"Vor der Entscheidung muss eine Beratung Pflicht sein“

Birgit Brunsteiner, Obfrau des Vereins "46 plus 1“, im Gespräch über den Downsyndrom Bluttest und wie man damit umgehen soll.

Birgit Brunsteiner ist selbst Mutter eines Dreijährigen Kindes mit Downsyndrom und Obfrau des Vereins "46+1“.Der Verein arbeitet daran, Vorurteile gegenüber Menschen mit Trisomie 21 abzubauen. Im FURCHE-Gespräch zeigt Brunsteiner einen dritten Weg zum Umgang mit dem Bluttest auf.

Die Furche: Was halten Sie vomDownsyndrom-Bluttest?

Birgit Brunsteiner: Das ist ein schwieriges Thema. Mir persönlich wäre es natürlich lieber, wenn der Test nicht kommt, aber wir werden ihn nicht aufhalten können. Wir können nur versuchen, den Umgang damit zu beeinflussen, also einen verantwortungsvollen Umgang damit zu fordern.

Die Furche: Wie gelingt das?

Brunsteiner: Jede Frau hat natürlich das Recht, für sich selbst zu entscheiden, aber eine ausführliche Beratung sollte Pflicht sein. Bei einer solchen Entscheidung müssen die Eltern begleitet und nicht alleinegelassen werden.
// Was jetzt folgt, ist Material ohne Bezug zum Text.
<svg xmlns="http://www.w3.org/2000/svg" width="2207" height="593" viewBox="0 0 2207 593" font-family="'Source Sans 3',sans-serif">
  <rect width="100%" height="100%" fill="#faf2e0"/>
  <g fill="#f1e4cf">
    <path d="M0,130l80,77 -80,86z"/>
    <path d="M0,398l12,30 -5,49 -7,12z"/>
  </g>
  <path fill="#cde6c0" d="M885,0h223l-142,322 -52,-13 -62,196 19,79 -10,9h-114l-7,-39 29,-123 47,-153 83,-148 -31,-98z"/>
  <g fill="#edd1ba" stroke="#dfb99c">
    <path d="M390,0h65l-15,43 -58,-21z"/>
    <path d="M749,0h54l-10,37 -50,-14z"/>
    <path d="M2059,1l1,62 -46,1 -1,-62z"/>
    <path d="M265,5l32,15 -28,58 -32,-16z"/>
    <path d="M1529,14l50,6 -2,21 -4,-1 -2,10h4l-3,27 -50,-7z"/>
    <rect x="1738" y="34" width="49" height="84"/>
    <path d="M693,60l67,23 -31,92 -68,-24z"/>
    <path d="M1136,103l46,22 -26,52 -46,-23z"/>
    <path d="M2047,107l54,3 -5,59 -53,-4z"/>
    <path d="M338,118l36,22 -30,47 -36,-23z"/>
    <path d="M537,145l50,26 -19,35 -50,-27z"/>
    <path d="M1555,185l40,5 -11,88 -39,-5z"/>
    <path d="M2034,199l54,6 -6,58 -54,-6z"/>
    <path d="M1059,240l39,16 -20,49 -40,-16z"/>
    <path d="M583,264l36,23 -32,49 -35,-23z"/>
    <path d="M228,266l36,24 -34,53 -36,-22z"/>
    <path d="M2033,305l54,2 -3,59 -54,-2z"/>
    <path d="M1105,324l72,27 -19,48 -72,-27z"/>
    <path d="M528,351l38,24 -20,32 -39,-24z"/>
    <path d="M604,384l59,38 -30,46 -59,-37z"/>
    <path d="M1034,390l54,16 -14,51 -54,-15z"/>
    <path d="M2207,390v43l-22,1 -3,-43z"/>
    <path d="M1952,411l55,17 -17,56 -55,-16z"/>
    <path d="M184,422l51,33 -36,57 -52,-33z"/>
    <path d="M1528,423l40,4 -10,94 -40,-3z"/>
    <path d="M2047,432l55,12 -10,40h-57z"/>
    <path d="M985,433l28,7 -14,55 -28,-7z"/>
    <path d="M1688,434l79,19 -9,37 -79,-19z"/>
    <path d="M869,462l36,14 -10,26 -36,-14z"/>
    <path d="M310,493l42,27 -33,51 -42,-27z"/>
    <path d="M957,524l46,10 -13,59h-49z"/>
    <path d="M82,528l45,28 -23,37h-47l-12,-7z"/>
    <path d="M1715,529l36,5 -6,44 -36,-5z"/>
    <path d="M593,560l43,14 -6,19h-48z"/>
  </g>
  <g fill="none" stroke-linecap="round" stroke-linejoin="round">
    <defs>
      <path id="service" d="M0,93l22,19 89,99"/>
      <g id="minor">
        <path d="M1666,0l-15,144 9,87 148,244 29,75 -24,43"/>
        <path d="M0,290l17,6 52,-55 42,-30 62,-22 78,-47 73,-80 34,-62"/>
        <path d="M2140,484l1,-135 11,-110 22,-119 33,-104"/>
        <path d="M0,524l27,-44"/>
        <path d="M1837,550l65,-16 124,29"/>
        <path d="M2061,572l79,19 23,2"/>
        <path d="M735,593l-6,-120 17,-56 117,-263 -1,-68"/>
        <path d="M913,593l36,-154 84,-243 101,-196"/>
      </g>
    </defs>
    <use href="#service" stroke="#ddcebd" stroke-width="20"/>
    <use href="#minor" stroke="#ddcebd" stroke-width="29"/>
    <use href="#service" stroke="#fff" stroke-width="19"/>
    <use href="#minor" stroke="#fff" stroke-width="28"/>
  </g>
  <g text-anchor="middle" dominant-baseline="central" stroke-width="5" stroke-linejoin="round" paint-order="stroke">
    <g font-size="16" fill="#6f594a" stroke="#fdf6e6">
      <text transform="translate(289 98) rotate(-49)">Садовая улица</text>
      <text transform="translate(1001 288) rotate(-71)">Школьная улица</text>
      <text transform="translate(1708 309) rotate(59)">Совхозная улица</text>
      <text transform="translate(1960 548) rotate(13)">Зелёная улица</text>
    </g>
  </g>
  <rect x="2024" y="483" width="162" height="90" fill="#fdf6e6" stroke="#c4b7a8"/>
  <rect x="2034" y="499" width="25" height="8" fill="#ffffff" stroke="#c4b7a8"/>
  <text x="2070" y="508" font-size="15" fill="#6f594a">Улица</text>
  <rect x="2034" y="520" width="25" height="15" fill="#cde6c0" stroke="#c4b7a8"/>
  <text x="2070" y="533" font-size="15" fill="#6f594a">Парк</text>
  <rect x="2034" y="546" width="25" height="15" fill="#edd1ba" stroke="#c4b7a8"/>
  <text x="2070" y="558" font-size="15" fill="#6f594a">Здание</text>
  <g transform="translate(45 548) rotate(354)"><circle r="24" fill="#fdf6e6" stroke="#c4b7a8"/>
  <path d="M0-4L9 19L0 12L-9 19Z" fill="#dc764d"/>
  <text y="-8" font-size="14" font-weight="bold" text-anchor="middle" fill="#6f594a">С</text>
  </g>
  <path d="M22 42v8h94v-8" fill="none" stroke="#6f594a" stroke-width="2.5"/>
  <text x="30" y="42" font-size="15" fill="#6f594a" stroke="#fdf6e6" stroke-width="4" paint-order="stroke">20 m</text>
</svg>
Die Furche: Wie könnte diese Beratung aussehen?

Brunsteiner: Zum einen sollte es eine psychologische Beratung geben und zum anderen muss man aufklären, was genau das Downsyndrom ist. Die werdenden Eltern müssen sehen, was es bedeutet, ein Kind mit Trisomie 21 zu haben. Sie sollten zum Beispiel eine Familie mit einem Kind mit Downsyndrom treffen, oder sich über die vorhandenen Medien damit auseindersetzen. Und man muss ihnen genügend Zeit geben, um darüber nachzudenken und sich mit der Situation zu befassen. Aus meiner Sicht - der Sicht einer Mutter - ist die große Angst vor dem Down-syndrom unbegründet.

Die Furche: Was sehen Sie als größte Problematik des Tests?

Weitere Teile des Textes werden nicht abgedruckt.